MaryBeth Flynn and Andrea Steensen both have middle-school-aged daughters who have suffered through concussions during their soccer careers.
“I came out to the event to get more information about concussions locally,” Steensen said.
Flynn, from Holmdel, and Steensen, from Marlboro, were among 20 parents and coaches who came to a presentation about concussions in youth sports Wednesday at the Robert J. Collins arena at Brookdale Community College in Lincroft.
Three panelists used Powerpoint to explain issues related to concussions and concussion prevention.
Panelists included Stephen Rice M.D., Pediatric Sports Medicine Director at Jersey Shore University Medical Center; Physical Therapist David Bertone; and Head Athletic Trainer at Brookdale Community College, James Anderson.
In his basic overview of concussions, Rice used the analogy of an old-fashioned telephone analog board with the wires being unplugged. The brain, as the operator, will put the “plugs” back in its proper place but the telephone service needs time to recover to maximum capacity.

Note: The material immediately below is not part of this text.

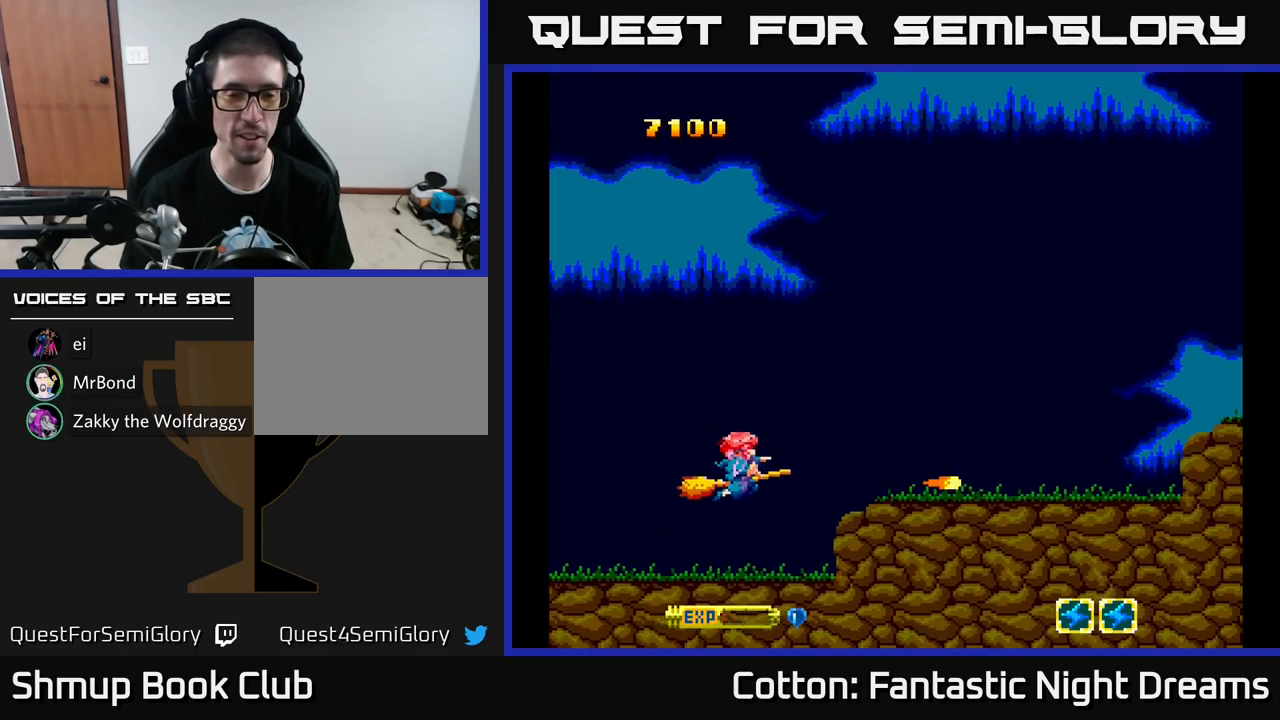
{"buttons": ["X", "DPAD_UP"], "left_stick": "center", "right_stick": "center", "events": [[17, "X", "up"], [34, "DPAD_LEFT", "up"], [100, "X", "down"], [217, "X", "up"], [300, "X", "down"], [434, "X", "up"], [500, "X", "down"]]}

“A concussion is an obstruction of service that will take time to get back,” Rice said. “A concussion is not a structural problem. It is a functional problem,” he siad.
A concussion is a short-lived injury to the brain that could take several days to several weeks to heal, or if the injury is not attended to it could take several months to heal, Rice said.
The highest incidences of concussions occur when a person is under the age of 19, said Dave Bertone, PT, DPT, OCS.
A concussion has immediate symptoms, including nausea, disorientation and amnesia. The symptoms do not appear later on, if so this may indicate another brain injury, Rice said.
James Anderson, ATC, said when analyzing whether someone has suffered from a concussion, a person should look for the mechanism of what happened, locations of pain, symptoms the person and the athlete’s level of consciousness.
Symptoms such as nausea, dizziness, headache, tinnitus, amnesia, weakness and blurred vision are signs of a concussion or if severe a further brain injury, Anderson said.
“If the person shows any signs, pull them out,” Bertone said. “The first concussion isn’t the problem, It’s the second. It’s the third. It’s not worth the risk.”
In order for the brain to heal from concussions, the body delivers sugar to the brain, while the brain is not stimulated, Rice said.
The emergency room may not be the best place to take a person after they have had a concussion, Rice said.
“If you are comfortable that the concussion is following the clinical course or expected pattern, the emergency room is not necessary,” Rice said.
Emergency rooms are loud and noisy and very stimulating but if someone is taken home, put them in a dark room for “cocoon” therapy where there is "no TV and no texting" just a dark room and let them sleep, Rice said. The person can then recover in a non-stimulating environment.
Because the presentation was centered toward youth, Rice suggested parents call up the child’s physician and let the child be evaluated by the doctor after the child has rested.
Once the child finishes their “cocoon” therapy, they can begin physical therapy, Bertone said.
Prolonged rest can lead to fatigue, reactive depression and physiological deconditioning so the person is retrained through therapy beginning with exercises that don’t involve head movement such as the stationary biking and continuing slowly building upon those exercises, Bertone said.
“Most concussed athletes recover completely within seven to 10 days,” Bertone said. “But that doesn’t mean they are hitting the field on the tenth day.”
By New Jersey law, a child who suffers a concussion needs to be cleared by a doctor before they can return to school and sports, Rice said. Although some players want to head on the field, the injury must heal first.
“You only have one brain," the doctor said. "When in doubt, sit them out."